Further, in the production method of the present invention, it is essential to copolymerize the long-chain bifunctional monomer, but in addition to the long-chain bifunctional monomer, other polyfunctional vinyl monomer is added. A small amount may be copolymerized. Examples of polyfunctional vinyl monomers that can be used are divinylbenzene, ethylene glycol dimethacrylate, 1,3-butylene glycol methacrylate, 1,4-butylene glycol dimethacrylate, propylene glycol dimethacrylate, triallyl cyanurate, isocyanuric acid. Triallyl acid, trimethylolpropane trimethacrylate, allyl acrylate, allyl methacrylate, vinyl acrylate, vinyl methacrylate and the like can be mentioned.
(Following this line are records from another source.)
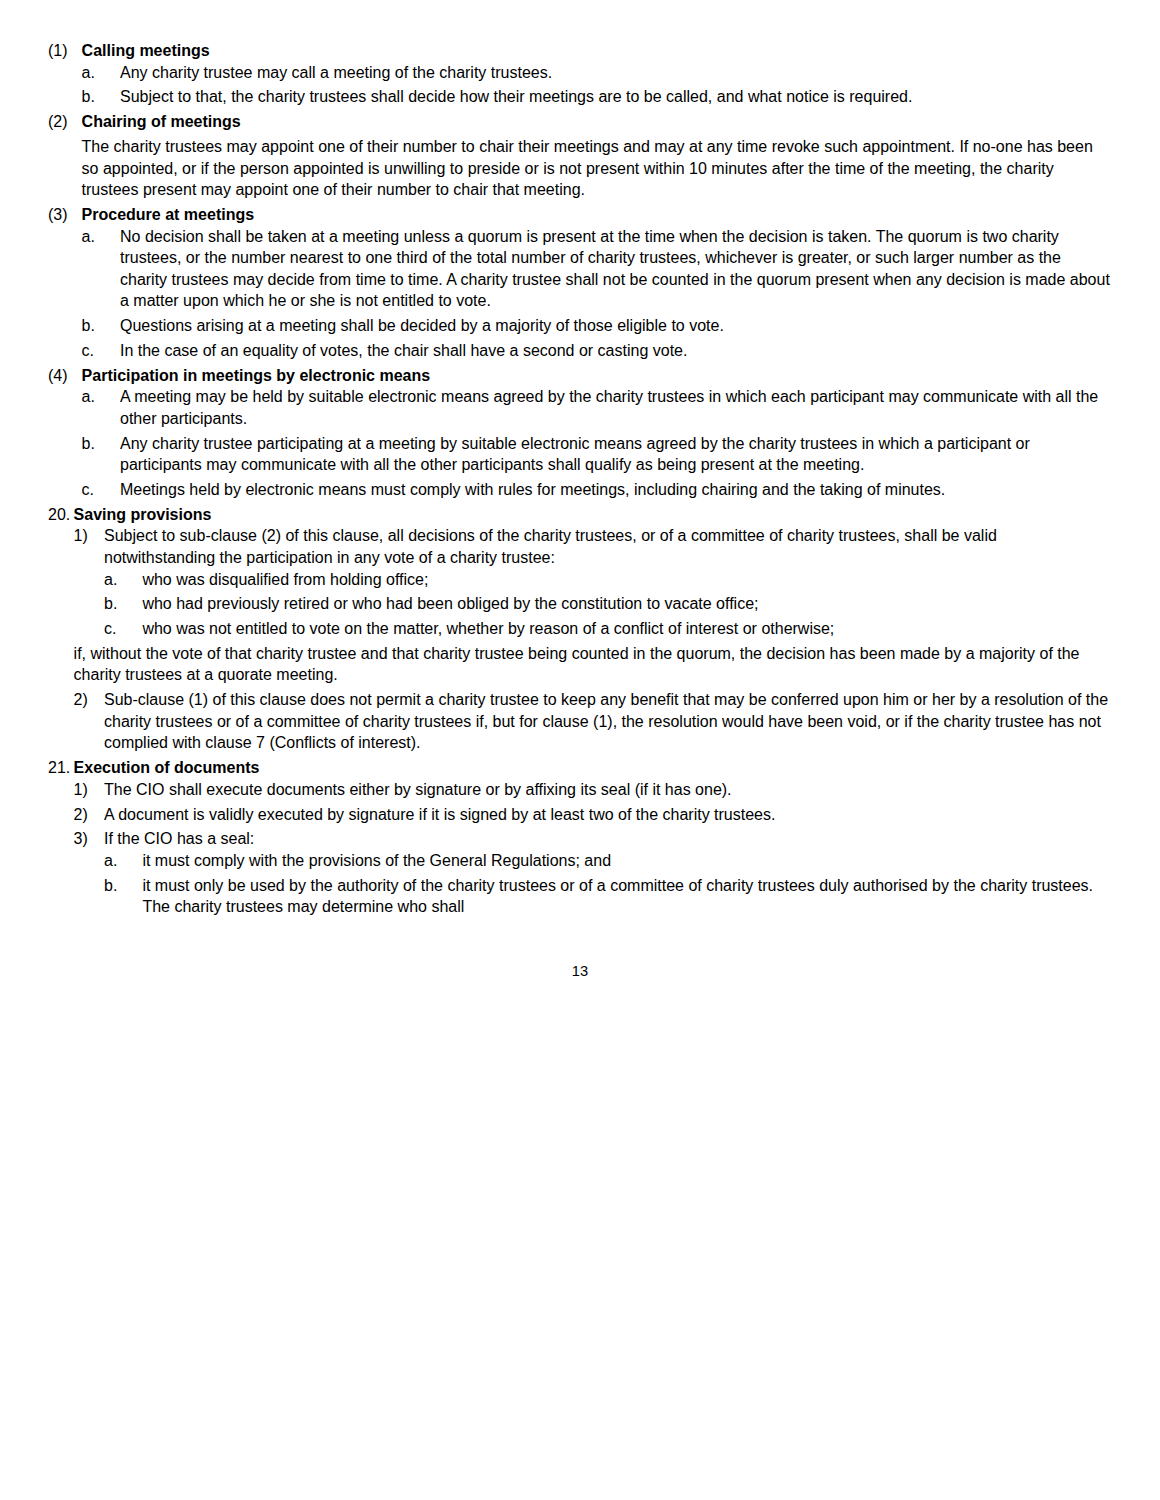(1) Calling meetings
a. Any charity trustee may call a meeting of the charity trustees.
b. Subject to that, the charity trustees shall decide how their meetings are to be called, and what notice is required.
(2) Chairing of meetings
The charity trustees may appoint one of their number to chair their meetings and may at any time revoke such appointment. If no-one has been so appointed, or if the person appointed is unwilling to preside or is not present within 10 minutes after the time of the meeting, the charity trustees present may appoint one of their number to chair that meeting.
(3) Procedure at meetings
a. No decision shall be taken at a meeting unless a quorum is present at the time when the decision is taken. The quorum is two charity trustees, or the number nearest to one third of the total number of charity trustees, whichever is greater, or such larger number as the charity trustees may decide from time to time. A charity trustee shall not be counted in the quorum present when any decision is made about a matter upon which he or she is not entitled to vote.
b. Questions arising at a meeting shall be decided by a majority of those eligible to vote.
c. In the case of an equality of votes, the chair shall have a second or casting vote.
(4) Participation in meetings by electronic means
a. A meeting may be held by suitable electronic means agreed by the charity trustees in which each participant may communicate with all the other participants.
b. Any charity trustee participating at a meeting by suitable electronic means agreed by the charity trustees in which a participant or participants may communicate with all the other participants shall qualify as being present at the meeting.
c. Meetings held by electronic means must comply with rules for meetings, including chairing and the taking of minutes.
20. Saving provisions
1) Subject to sub-clause (2) of this clause, all decisions of the charity trustees, or of a committee of charity trustees, shall be valid notwithstanding the participation in any vote of a charity trustee:
a. who was disqualified from holding office;
b. who had previously retired or who had been obliged by the constitution to vacate office;
c. who was not entitled to vote on the matter, whether by reason of a conflict of interest or otherwise;
if, without the vote of that charity trustee and that charity trustee being counted in the quorum, the decision has been made by a majority of the charity trustees at a quorate meeting.
2) Sub-clause (1) of this clause does not permit a charity trustee to keep any benefit that may be conferred upon him or her by a resolution of the charity trustees or of a committee of charity trustees if, but for clause (1), the resolution would have been void, or if the charity trustee has not complied with clause 7 (Conflicts of interest).
21. Execution of documents
1) The CIO shall execute documents either by signature or by affixing its seal (if it has one).
2) A document is validly executed by signature if it is signed by at least two of the charity trustees.
3) If the CIO has a seal:
a. it must comply with the provisions of the General Regulations; and
b. it must only be used by the authority of the charity trustees or of a committee of charity trustees duly authorised by the charity trustees. The charity trustees may determine who shall
13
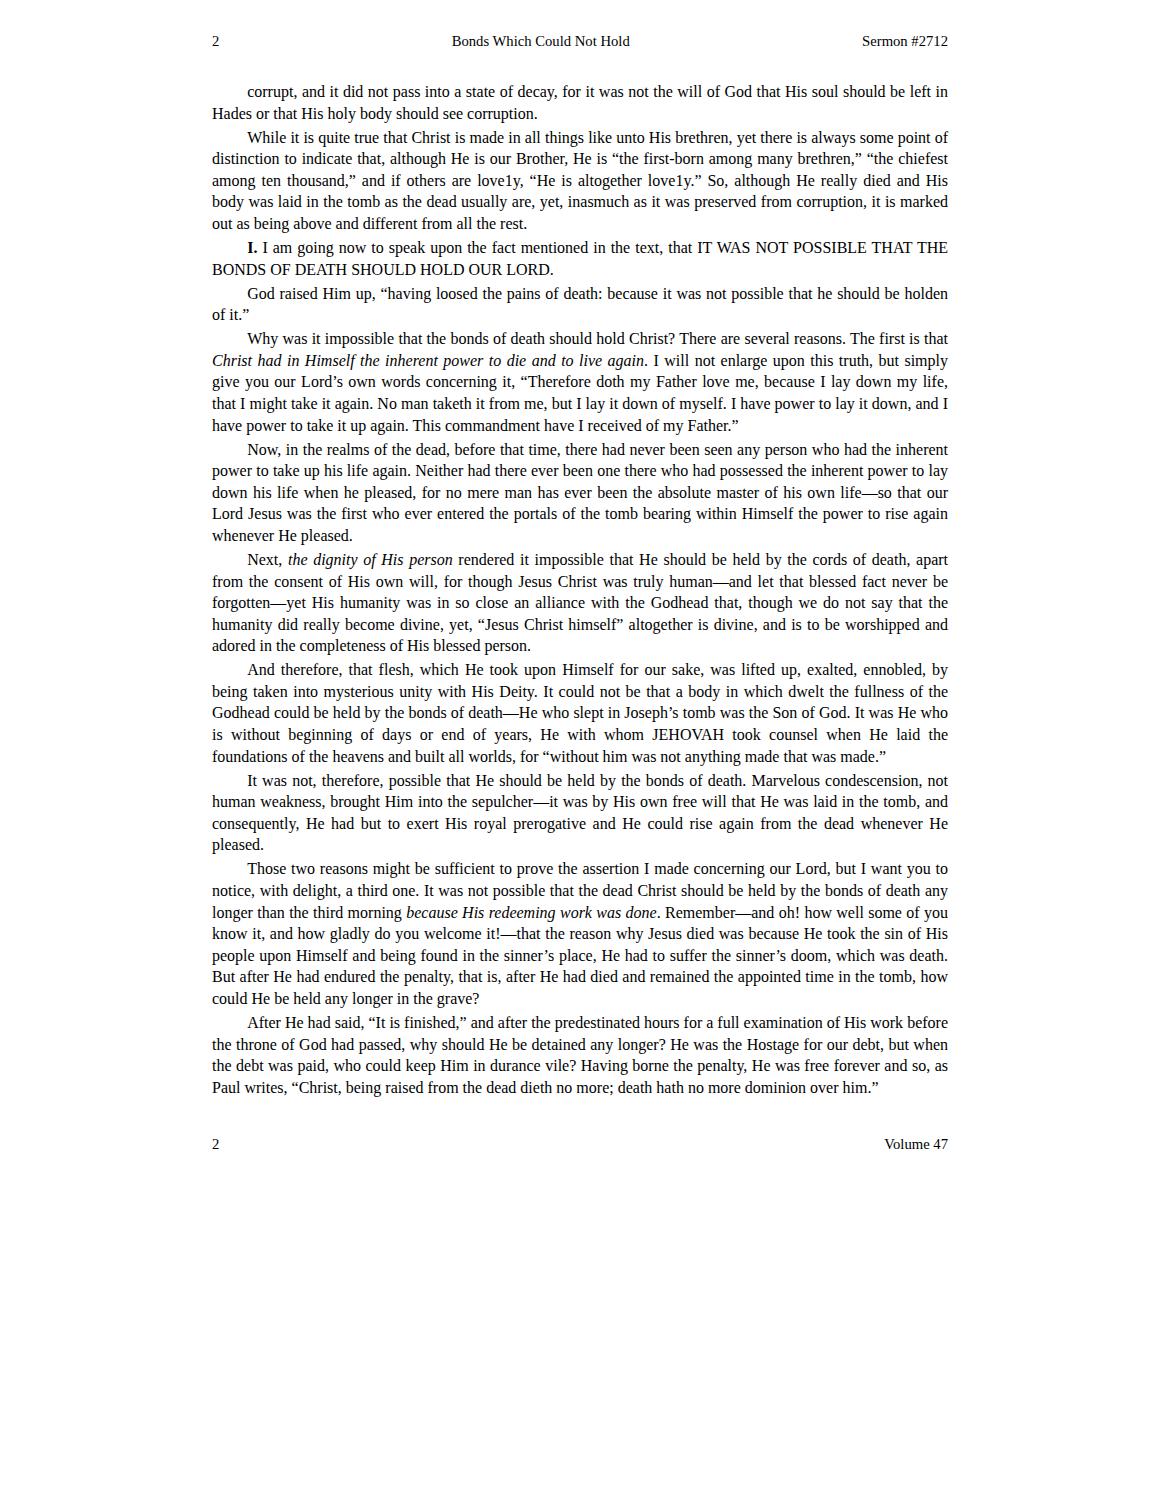2 Bonds Which Could Not Hold Sermon #2712
corrupt, and it did not pass into a state of decay, for it was not the will of God that His soul should be left in Hades or that His holy body should see corruption.
While it is quite true that Christ is made in all things like unto His brethren, yet there is always some point of distinction to indicate that, although He is our Brother, He is “the first-born among many brethren,” “the chiefest among ten thousand,” and if others are love1y, “He is altogether love1y.” So, although He really died and His body was laid in the tomb as the dead usually are, yet, inasmuch as it was preserved from corruption, it is marked out as being above and different from all the rest.
I. I am going now to speak upon the fact mentioned in the text, that IT WAS NOT POSSIBLE THAT THE BONDS OF DEATH SHOULD HOLD OUR LORD.
God raised Him up, “having loosed the pains of death: because it was not possible that he should be holden of it.”
Why was it impossible that the bonds of death should hold Christ? There are several reasons. The first is that Christ had in Himself the inherent power to die and to live again. I will not enlarge upon this truth, but simply give you our Lord’s own words concerning it, “Therefore doth my Father love me, because I lay down my life, that I might take it again. No man taketh it from me, but I lay it down of myself. I have power to lay it down, and I have power to take it up again. This commandment have I received of my Father.”
Now, in the realms of the dead, before that time, there had never been seen any person who had the inherent power to take up his life again. Neither had there ever been one there who had possessed the inherent power to lay down his life when he pleased, for no mere man has ever been the absolute master of his own life—so that our Lord Jesus was the first who ever entered the portals of the tomb bearing within Himself the power to rise again whenever He pleased.
Next, the dignity of His person rendered it impossible that He should be held by the cords of death, apart from the consent of His own will, for though Jesus Christ was truly human—and let that blessed fact never be forgotten—yet His humanity was in so close an alliance with the Godhead that, though we do not say that the humanity did really become divine, yet, “Jesus Christ himself” altogether is divine, and is to be worshipped and adored in the completeness of His blessed person.
And therefore, that flesh, which He took upon Himself for our sake, was lifted up, exalted, ennobled, by being taken into mysterious unity with His Deity. It could not be that a body in which dwelt the fullness of the Godhead could be held by the bonds of death—He who slept in Joseph’s tomb was the Son of God. It was He who is without beginning of days or end of years, He with whom JEHOVAH took counsel when He laid the foundations of the heavens and built all worlds, for “without him was not anything made that was made.”
It was not, therefore, possible that He should be held by the bonds of death. Marvelous condescension, not human weakness, brought Him into the sepulcher—it was by His own free will that He was laid in the tomb, and consequently, He had but to exert His royal prerogative and He could rise again from the dead whenever He pleased.
Those two reasons might be sufficient to prove the assertion I made concerning our Lord, but I want you to notice, with delight, a third one. It was not possible that the dead Christ should be held by the bonds of death any longer than the third morning because His redeeming work was done. Remember—and oh! how well some of you know it, and how gladly do you welcome it!—that the reason why Jesus died was because He took the sin of His people upon Himself and being found in the sinner’s place, He had to suffer the sinner’s doom, which was death. But after He had endured the penalty, that is, after He had died and remained the appointed time in the tomb, how could He be held any longer in the grave?
After He had said, “It is finished,” and after the predestinated hours for a full examination of His work before the throne of God had passed, why should He be detained any longer? He was the Hostage for our debt, but when the debt was paid, who could keep Him in durance vile? Having borne the penalty, He was free forever and so, as Paul writes, “Christ, being raised from the dead dieth no more; death hath no more dominion over him.”
2 Volume 47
The acrylic acid ester-based polymer according to the present invention has a viscosity of 8.4 to 9.8.
It is necessary to have a solubility parameter of (cal / cc) _1/2 , and a more preferable numerical range is 8.6 to 9.6 (cal / cc) _1/2 . As used herein, the solubility parameter refers to a polymer handbook (Polymer) edited by J. Brandrup and EHImmergut, published by John Wiley End Sons, Inc. in 1975, New York City.
Handbook) 2nd edition, pages N-337 to N359, using the solubility parameter values, the solubility parameter δ _T of the copolymer is defined as the individual vinyl monomers constituting the copolymer composed of m kinds of vinyl monomers. It is calculated from the solubility parameter δ _n of the homopolymer of the polymer and its weight fraction W _{n according} to the following formula II.

For example, the solubility parameters for polybutyl acrylate and ethyl polyacrylate are 8.8 (cal / cc) ^1/2 and 9, respectively.
Assuming 4 (cal / cc) ^1/2 , the solubility parameter of a copolymer composed of 70% by weight of polybutyl acrylate and 30% by weight of polyethyl acrylate is calculated to be 9.0 (cal / cc) ^1/2 .

The solubility parameter of the acrylate polymer is
If it is less than 8.4 or exceeds 9.8, the composition obtained by mixing with the rubber-containing styrene resin has low environmental stress crack resistance, which is not preferable.

The acrylic acid ester polymer according to the present invention needs to have a glass transition temperature of 20 ° C. or lower, preferably 10 ° C. or lower. If the glass transition temperature exceeds 20 ° C., the environmental stress crack resistance of the composition obtained by mixing with the rubber-containing styrene resin becomes low, which is not preferable.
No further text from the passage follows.